Last year, TNT’s “Door to Door,” a made-for-TV movie about a mild-mannered salesman who overcomes his disability, triumphed over broadcast and pay cable competition, winning six trophies at the Emmys.
The telepic’s dominance was yet another sign to the basic cable world that its increasing investment in longform programming is paying off.
As broadcast nets continue to back off the telefilm business, the basic cablers are realizing that event movies and miniseries are opportunities to bolster their brands and, for some, win Emmys.
“We look to our original movies to expand our reach, to make people aware of us who might otherwise not have tuned in,” says Michael Wright, TNT’s senior VP of original programming. “An original movie shines a light on our brand and says, ‘This is what TNT is about.’ ”
Original movies also make more business sense for cable than for broadcasters. They are a significant financial investment, and broadcast nets have only one opportunity to air them.
On cable, a movie can be shown several times in various timeslots. By replaying its remake of Neil Simon’s “The Goodbye Girl,” for instance, TNT was able to attract 23 million viewers overall over its premiere weekend.
Not surprisingly, longform has become an increasingly key component of basic cable networks’ ad sales strategy.
“They’re not cheap, so in and of themselves, original movies and miniseries aren’t profit centers in their own right, but they create buzz,” says A&E senior VP of programming Bob DiBitetto, formerly prexy of original programming at TNT.
“They get an unfair share of public relations notice and a lot of marketing. As we make upfront deals with our key clients, they can drive ad sales packages.”
Lifetime is so dedicated to the longform business that it recently committed to increase its production of originals from 12 to 19, the most ever in a single year for the femme cable net.
Lifetime also is developing its first original miniseries, scheduled for 2005.
“We’re making more now because the broadcast networks have decreased their output, and there are so few movies we can buy from them,” says Trevor Walton, Lifetime’s senior VP of original movies. “As it comes of age, basic cable is looking to find its niche with original movies, while the broadcast networks have largely abdicated that area because they’re busy with their reality and scripted series.”
Despite basic cable’s dedication to longform programming, Matt Roush, senior critic at TV Guide, thinks last season’s original movies and miniseries offerings on basic cable have been generally weak overall.
“Come Emmy time, HBO’s ‘Angels in America’ will likely overshadow the basic cable competition. Honestly, the pickings are slim.”
That said, Roush highlighted several projects that have a shot at Emmy stardom. Diane Keaton could get notice for executive producing and starring in Lifetime’s “On Thin Ice,” the true story of a widowed mother who peddles drugs to support her family.

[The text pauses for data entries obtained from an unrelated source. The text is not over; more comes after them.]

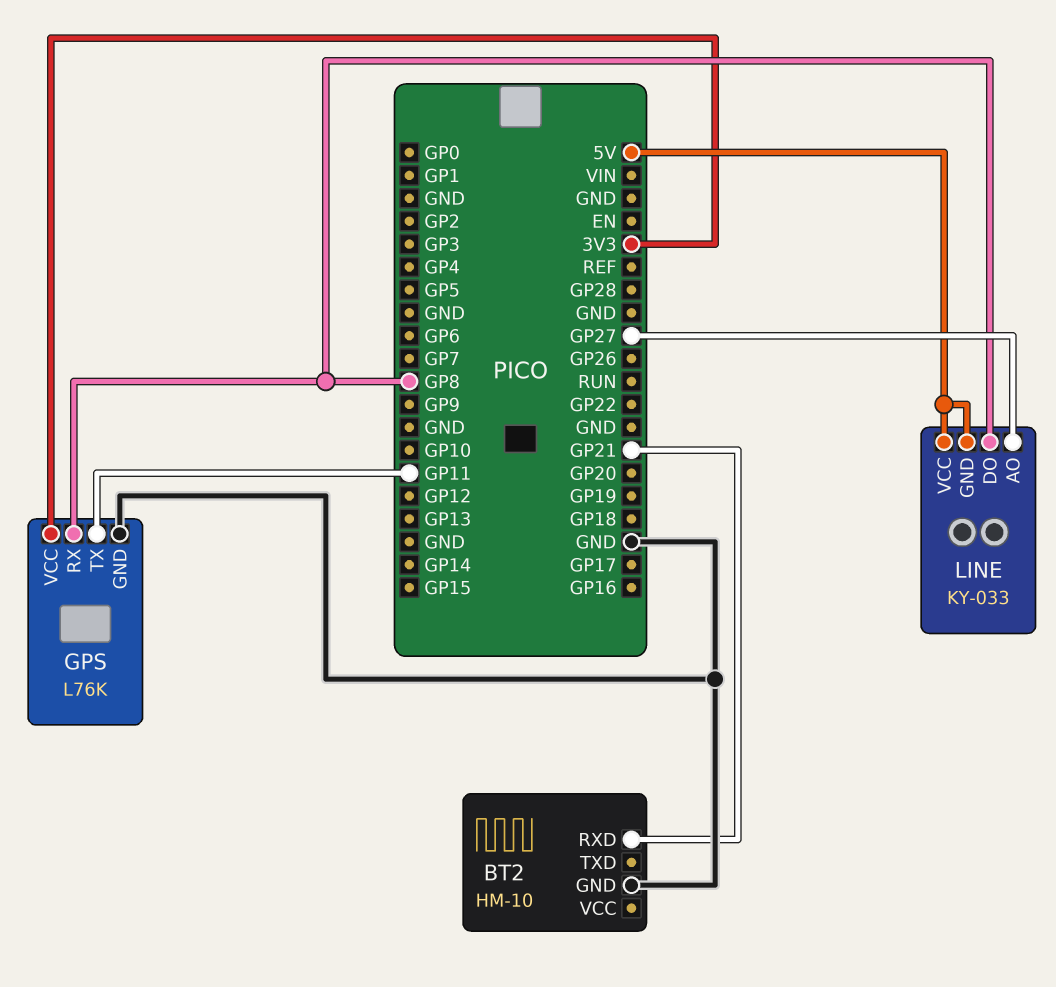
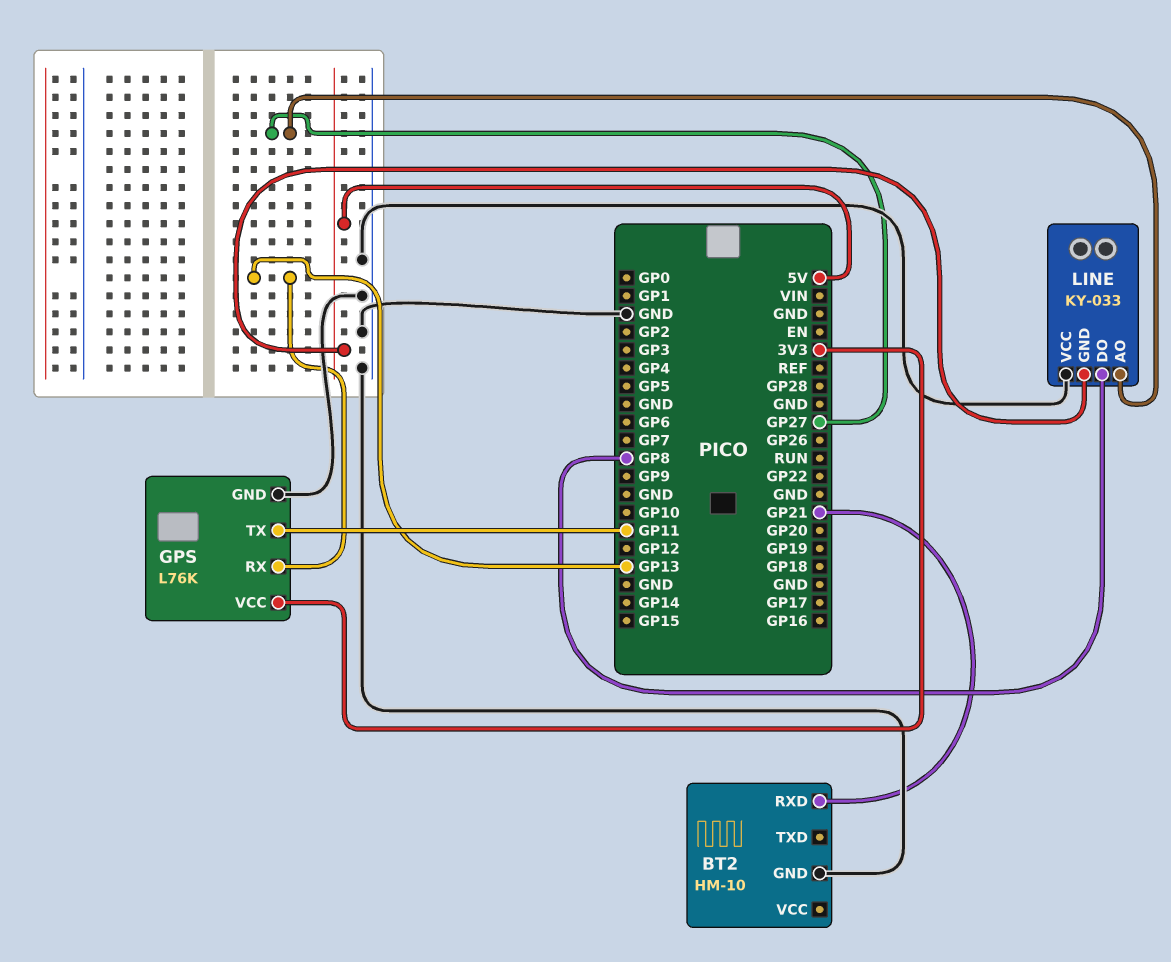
GPS pin RX: GP8 -> GP13
LINE pin VCC: 5V -> GND

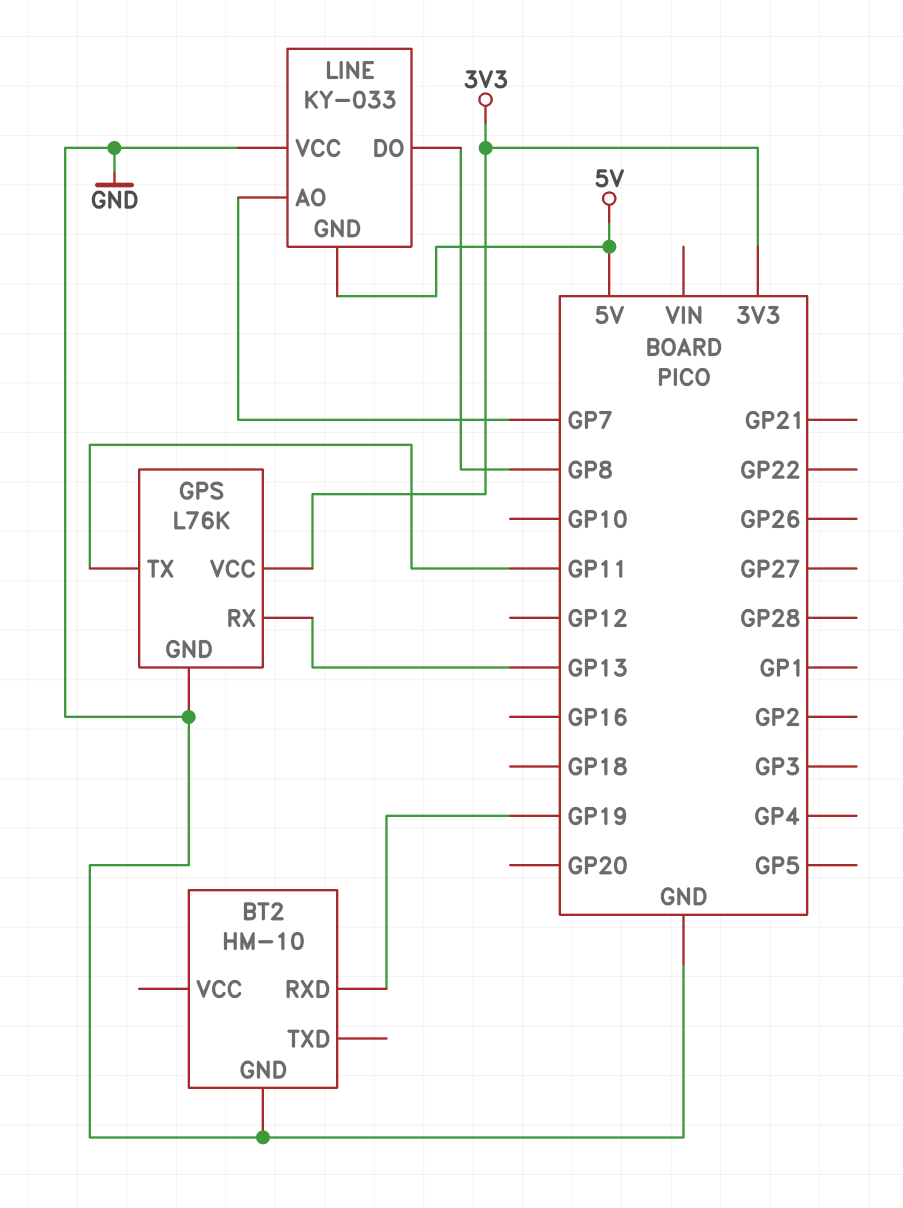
BT2 pin RXD: GP21 -> GP19
LINE pin AO: GP27 -> GP7

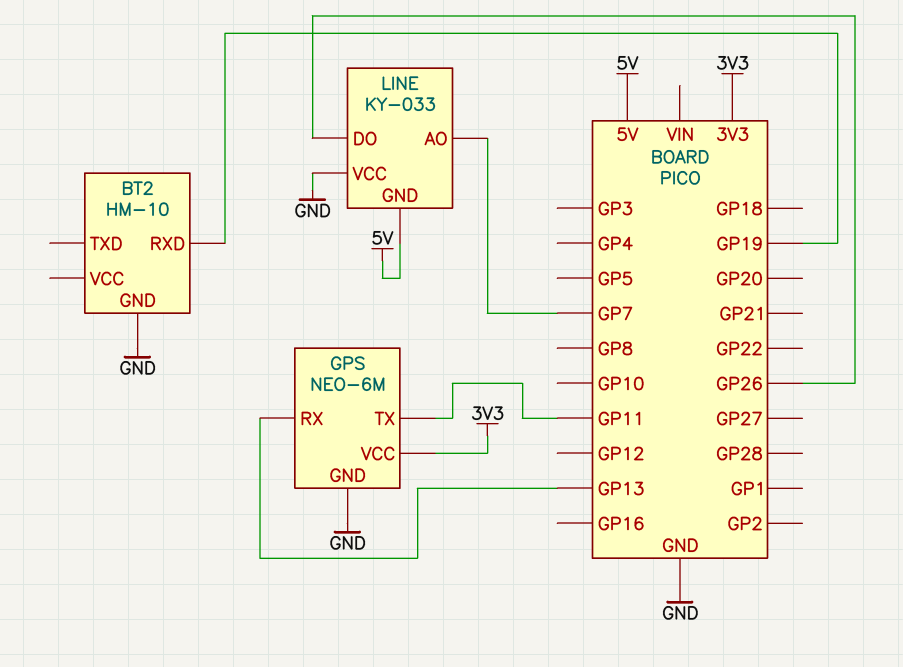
GPS: L76K -> NEO-6M
LINE pin DO: GP8 -> GP26

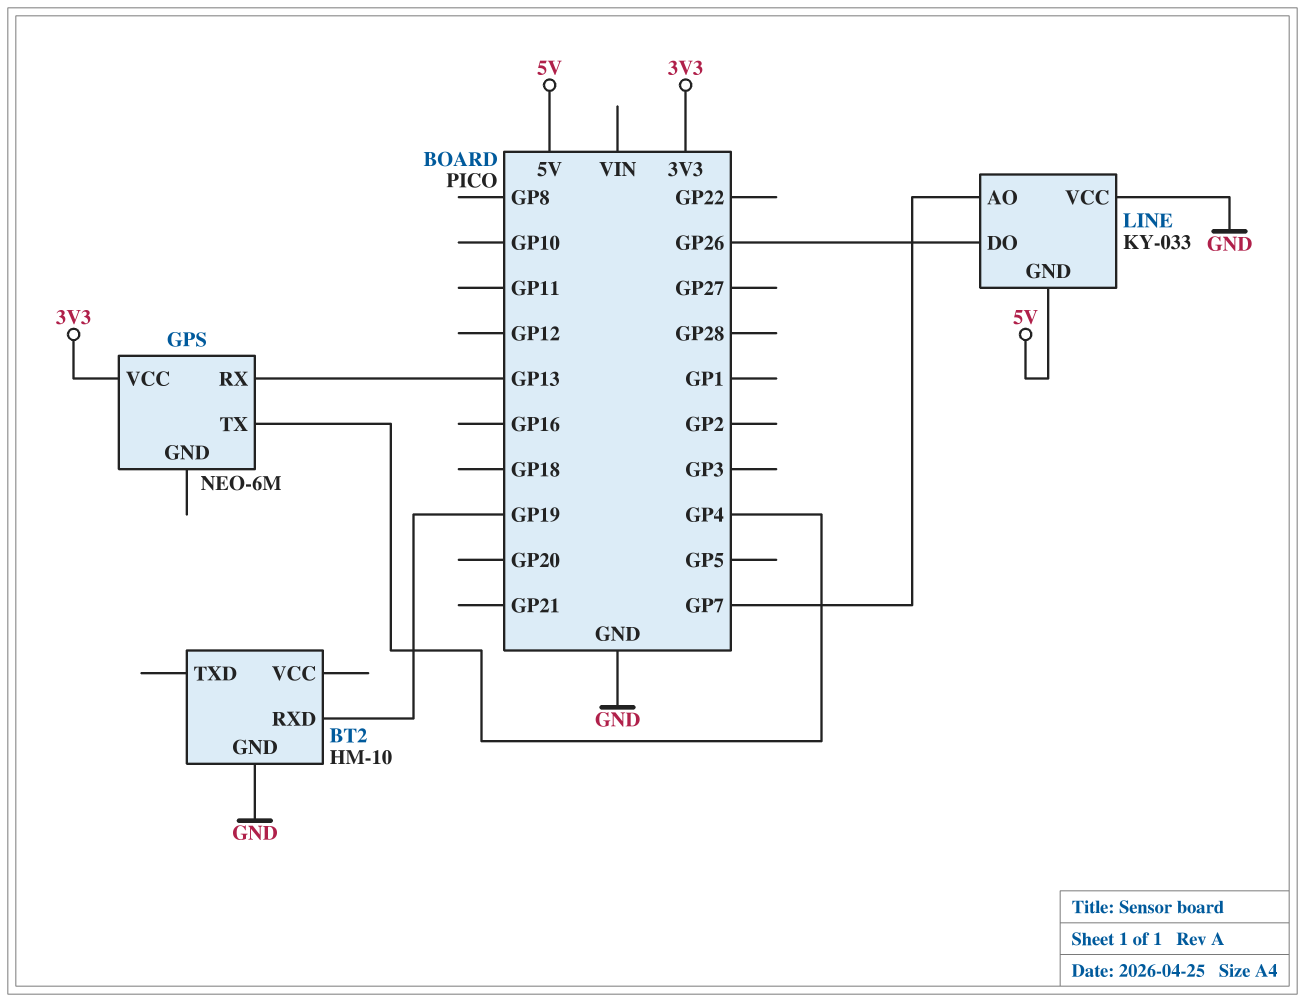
GPS pin GND: GND -> none
GPS pin TX: GP11 -> GP4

“I consider this to be Emmy bait. It’s just a question of whether Emmy voters bite,” Roush says.
Lifetime is backing other contenders, including Anne Heche in “Gracie’s Choice” and Marcia Gay Harden in “She’s Too Young.”
Sci Fi has a chance at earning kudos for “Battlestar Galactica,” a four-hour mini that premiered in December and was the most-viewed miniseries on cable last year. “Sci Fi broke through with nominations for ‘Taken,’ so they could hit again with ‘Battlestar Galactica,’ ” Roush says.
Although it’s not cable, PBS will likely be represented in the category at the Emmys with “Prime Suspect 6,” starring Helen Mirren, who has been nominated four times for her role in the previous “Prime Suspect” movies, winning once.
“She should be a slam-dunk,” Roush says. “She got nominated last year for ‘The Roman Spring of Mrs. Stone’ and is always formidable competition.”
A&E is hoping to be represented with the recent installment of its miniseries “Horatio Hornblower.” The 1999 mini on the character won, while 2001’s garnered a nom. It also is giving a major push to original movie “Ike: Countdown to D-Day,” starring Tom Selleck, the cabler’s highest-rated original ever.
Some long shots that can’t be discounted, according to Roush, include USA’s “Traffic” and Jamie Foxx’s performance in FX’s “Redemption: The Stan Tookie Williams Story.”
“I would be lying if I said we made movies to win Emmys, but we won’t complain if we’re nominated,” says TNT’s Wright, who is hoping “The Goodbye Girl” could earn another Emmy nomination or win for TNT.